I'm starting to hear comments from exchanges like the following:
A round robin would give every network and opportunity at starting first. Although you have a standard timeout, there seems to be a timing issue at times for the the last few networks when they have a high bid. Their high bids are not able to win in the gampad call. Round robin, may alleviate this a bit.
Exchanges seem to believe that not being at or near the top of the bidder array they are at a disadvantage. Is there any merit to this? It strikes me as splitting hairs, but perhaps I'm missing something.
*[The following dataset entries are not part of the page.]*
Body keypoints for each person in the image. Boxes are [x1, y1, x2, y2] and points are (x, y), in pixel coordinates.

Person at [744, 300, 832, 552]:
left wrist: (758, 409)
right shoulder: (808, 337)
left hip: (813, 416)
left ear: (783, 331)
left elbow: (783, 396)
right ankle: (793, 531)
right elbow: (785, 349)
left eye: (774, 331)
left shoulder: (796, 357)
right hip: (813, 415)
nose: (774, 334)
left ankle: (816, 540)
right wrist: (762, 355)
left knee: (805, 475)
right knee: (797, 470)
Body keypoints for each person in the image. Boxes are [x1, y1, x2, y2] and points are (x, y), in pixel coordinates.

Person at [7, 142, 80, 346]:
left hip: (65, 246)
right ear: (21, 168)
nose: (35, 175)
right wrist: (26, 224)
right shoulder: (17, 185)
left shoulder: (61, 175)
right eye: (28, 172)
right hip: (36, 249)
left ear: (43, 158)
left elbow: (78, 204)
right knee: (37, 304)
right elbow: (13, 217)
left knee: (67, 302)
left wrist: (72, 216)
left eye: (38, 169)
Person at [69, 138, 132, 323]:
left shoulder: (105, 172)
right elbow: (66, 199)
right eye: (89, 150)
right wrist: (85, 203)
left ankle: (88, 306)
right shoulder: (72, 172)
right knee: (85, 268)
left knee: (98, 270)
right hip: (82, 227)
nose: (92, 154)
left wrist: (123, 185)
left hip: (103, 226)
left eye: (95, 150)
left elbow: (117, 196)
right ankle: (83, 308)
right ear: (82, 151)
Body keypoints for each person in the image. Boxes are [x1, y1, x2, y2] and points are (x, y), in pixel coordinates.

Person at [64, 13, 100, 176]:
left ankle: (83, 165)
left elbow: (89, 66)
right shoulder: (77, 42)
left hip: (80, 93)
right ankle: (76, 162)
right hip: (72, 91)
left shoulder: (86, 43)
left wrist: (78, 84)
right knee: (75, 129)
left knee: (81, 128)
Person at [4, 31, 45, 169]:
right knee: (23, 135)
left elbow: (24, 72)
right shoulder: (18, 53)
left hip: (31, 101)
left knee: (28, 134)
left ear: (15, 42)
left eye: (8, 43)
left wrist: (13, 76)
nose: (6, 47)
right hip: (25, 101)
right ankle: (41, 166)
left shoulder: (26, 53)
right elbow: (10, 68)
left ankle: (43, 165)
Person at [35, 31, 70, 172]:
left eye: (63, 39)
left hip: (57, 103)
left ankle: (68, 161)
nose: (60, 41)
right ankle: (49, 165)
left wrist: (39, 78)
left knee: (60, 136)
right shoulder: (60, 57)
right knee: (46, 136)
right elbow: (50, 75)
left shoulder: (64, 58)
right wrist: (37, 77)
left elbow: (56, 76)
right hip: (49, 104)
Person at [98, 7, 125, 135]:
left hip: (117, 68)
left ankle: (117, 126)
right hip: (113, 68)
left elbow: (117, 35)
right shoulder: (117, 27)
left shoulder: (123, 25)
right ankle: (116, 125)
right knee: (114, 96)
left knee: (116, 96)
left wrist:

If it is a valid concern, I have implemented a simple bidder shuffling algorithm that might be helpful to the general community (I'm implemented it in response to the above comment). It's not round robin but it takes bid arrays and just randomly shuffles them. If that's of interest to the broader community, I'm happy to contribute it to the code base.
@eyedar
It's valid I think. The reason we didn't implement is because we believed that the publisher should make those kinds of decisions based on what they believe would give them the best monetization. I think having a random shuffle on each requestBids would be nice to have as an option. Can you make PR for it?
Yes, happy to take a hack at it. Thanks.
@eyedar Any luck implementing this so far? I may start on a similar idea later this week but if you have anything I'll gladly review it
@matthewlane sorry haven't been able to get to it..I suggest you just go for it at this point...I don't want to hold anything up
From running some experiments, the concern mentioned above seems to be valid, and more so when there are many bidders and/or the timeout is relatively low. In one experiment with 8 bidders and 700ms timeout, the last bidder was almost never able to respond in time, while the same bidder on the first position had a very high bid-rate.
As for the best way to handle this, I think there should be two options: random order as suggested above; and explicit order settable by the publisher outside of the configuration. The way things are now - (at least as far as I know) - with order settable by changing the bidder order in adUnits, this is both unclear to most publishers, and is easy to break when updating configuration, running a/b tests etc.